Kahvaltıdan sonra herkes taht odasında toplanmıştı.Lexa konuşmayı başlattı. "Sizlerin huzurunda Skaikru halkını on üçüncü klan ilan ediyorum.Askerlere kılıç eğitimi verilecek ve karşılığında onlar da bizim askerlerimize silah eğitimi verecektir.Şuan da bilinen bir natbilda yoktur şayet doğarsa bebek aileden alınıp sarayda natbilda olarak yetiştirilecektir." Marcus onayladı.Liderlerin arasından bir adam "Sevgili Heda size saygım sonsuzdur ama Azgeda halkı olarak bunu kabul etmemiz mümkün değil.Kraliçe Nia size bir mesaj iletmemi istedi.Eğer kararınızı uygularsanız Azgeda size baş kaldıracak ve savaş başlatıcaktır." Lexa sinirine hakim olamazken Lexi ondan beklenmiycek bir şekilde çok sakindi.Ayağa kalktı ve balkona doğru ilerledi. "Toplantıya balkonda devam edeceğim.Lütfen siz de bana katılın.Kraliçe Nia'ya ben de bir mesaj iletmek isterim" dedi.Adam küstahça sırıtarak balkona çıktı. "İşte böyle kraliçeme saygı gösterece–" derken Lexi ona sert bir tekme atıp balkondan aşağı attı.Herkes ayağa fırladı.Sarayın en üst katından yere çakıldı.Aşağıdaki insanlar çığlık atmaya başladılar.Lexa bile şok olmuştu kardeşinden asla böyle bir şey beklemiyordu.Lexi arkasını dönüp diğer liderlere baktı.Hepsinin gözlerinde korku vardı. "Kardeşimin emirlerini sorgulayan başka biri daha var mı? " diye sordu.Herkes adeta dilini yutmuştu.Çıt ses çıkmıyordu. "Güzel.Şimdi toplantıya devam edebiliriz" diyerek tahtına geri oturdu.Lexa kardeşine dönüp gülümsedi.
Marcus öne çıktı "Weather dağı halkımızı esir aldı.İçeri girmemizin imkanı yok.Sadece mağaralardan güvenli bir şekilde gidebiliriz ama maalesef orda da sizin halkınızı radyasyon ve ilaçlarla canavara dönüştürmüşler.Hepsi insan eti yiyor.Halkımı kurtarmak için yardım talep ediyorum."
Lexa tam konuşmaya başlayacakken Lexi ondan önce davranıp " Talebiniz kabul edilmedi Marcus Kane.Birkaç tane aptal genç yüzünden tüm halkı tehlikeye atamam" dedi.Abby askerleri iterek öne çıktı. "Kızım ellerinde!
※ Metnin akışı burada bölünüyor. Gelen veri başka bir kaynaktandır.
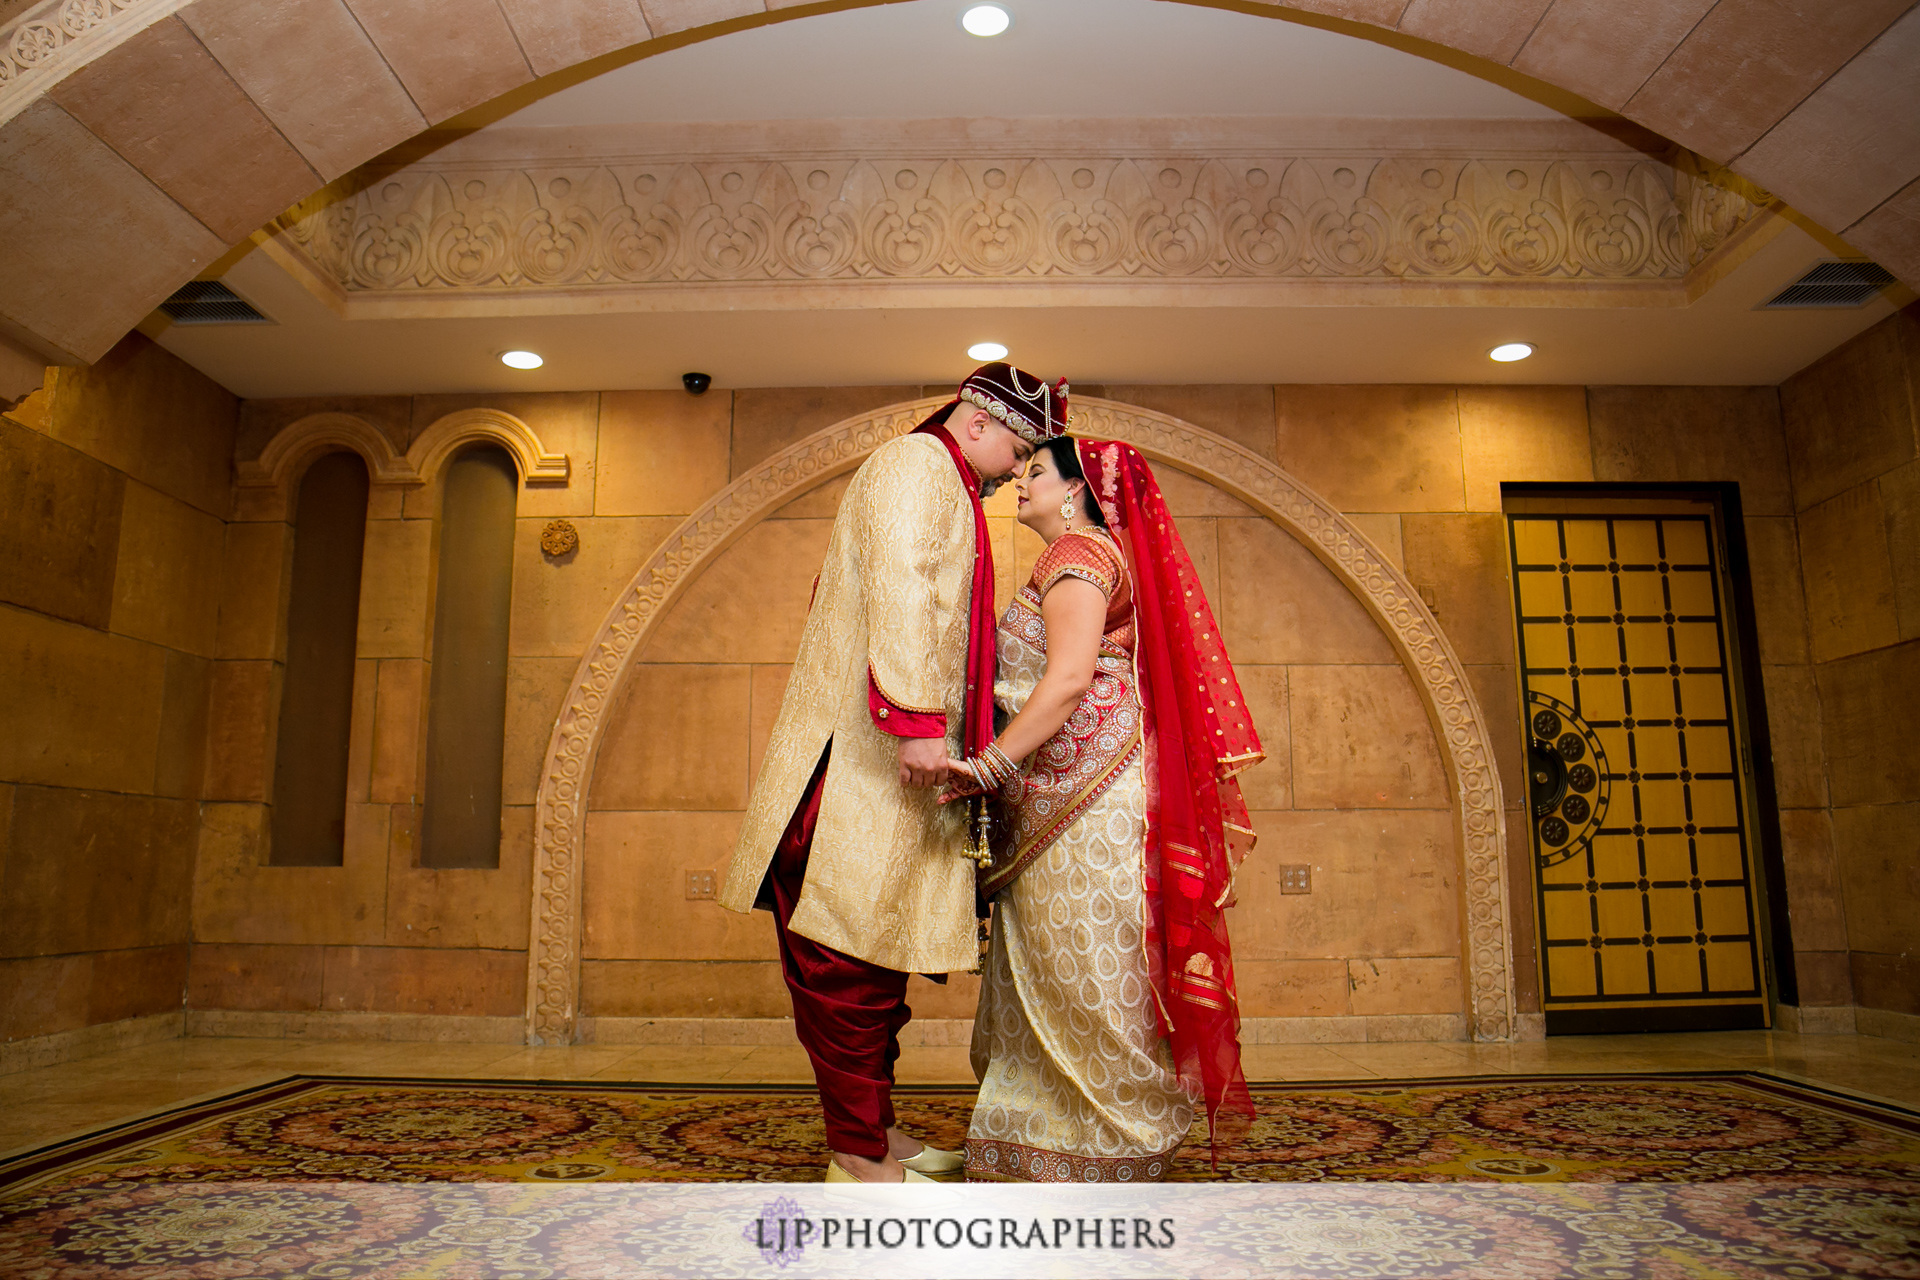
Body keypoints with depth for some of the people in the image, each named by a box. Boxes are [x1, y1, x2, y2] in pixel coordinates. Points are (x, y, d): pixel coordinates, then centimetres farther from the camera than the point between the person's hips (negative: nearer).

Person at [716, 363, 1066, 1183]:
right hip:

Onlar daha çok genç.Hepsini nasıl ölüme terk edersin?Bizi klanın ilan ettin,halkın olarak kabul ettin.Onları kurtarmak zorundasın." Lexi kaşlarını çatarak "Ben öyle bir zorunluluk hissetmiyorum.Kendi kaderleriyle yüzleşecekler.Bizi ilgilendirmez.Konu kapandı." Lexa şaşırarak kardeşine baktı.Ona hak veriyordu ama Clarke ordayken o burda duramazdı.Bellamy öne çıkarak "Empati yeteneğinize hayran kaldım gerçekten.Hayatımda bu kadar bencil bir insan görmedim.Madem bize yardım etmeyecektin o zaman niye bizi klanın olarak kabul ettin.Egonu tatmin etmekten başka bir şey yapmıyorsun" dedi.Lexa "Yakalayın şu hadsizi!" diyerek emir verdi.Muhafızlar kılıçlarını çekip Bellamy'nin boğazına dayadı.Lexi tahtından kalkıp Bellamy'nin yanına doğru yürüdü. "Şuan senin yerinde başkası olsaydı çoktan kellesini alıp odamın balkonuna süs olarak asardım ama sen benim yüzümden değil kendi aptallığın yüzünden öleceksin.Her şey Octavia için."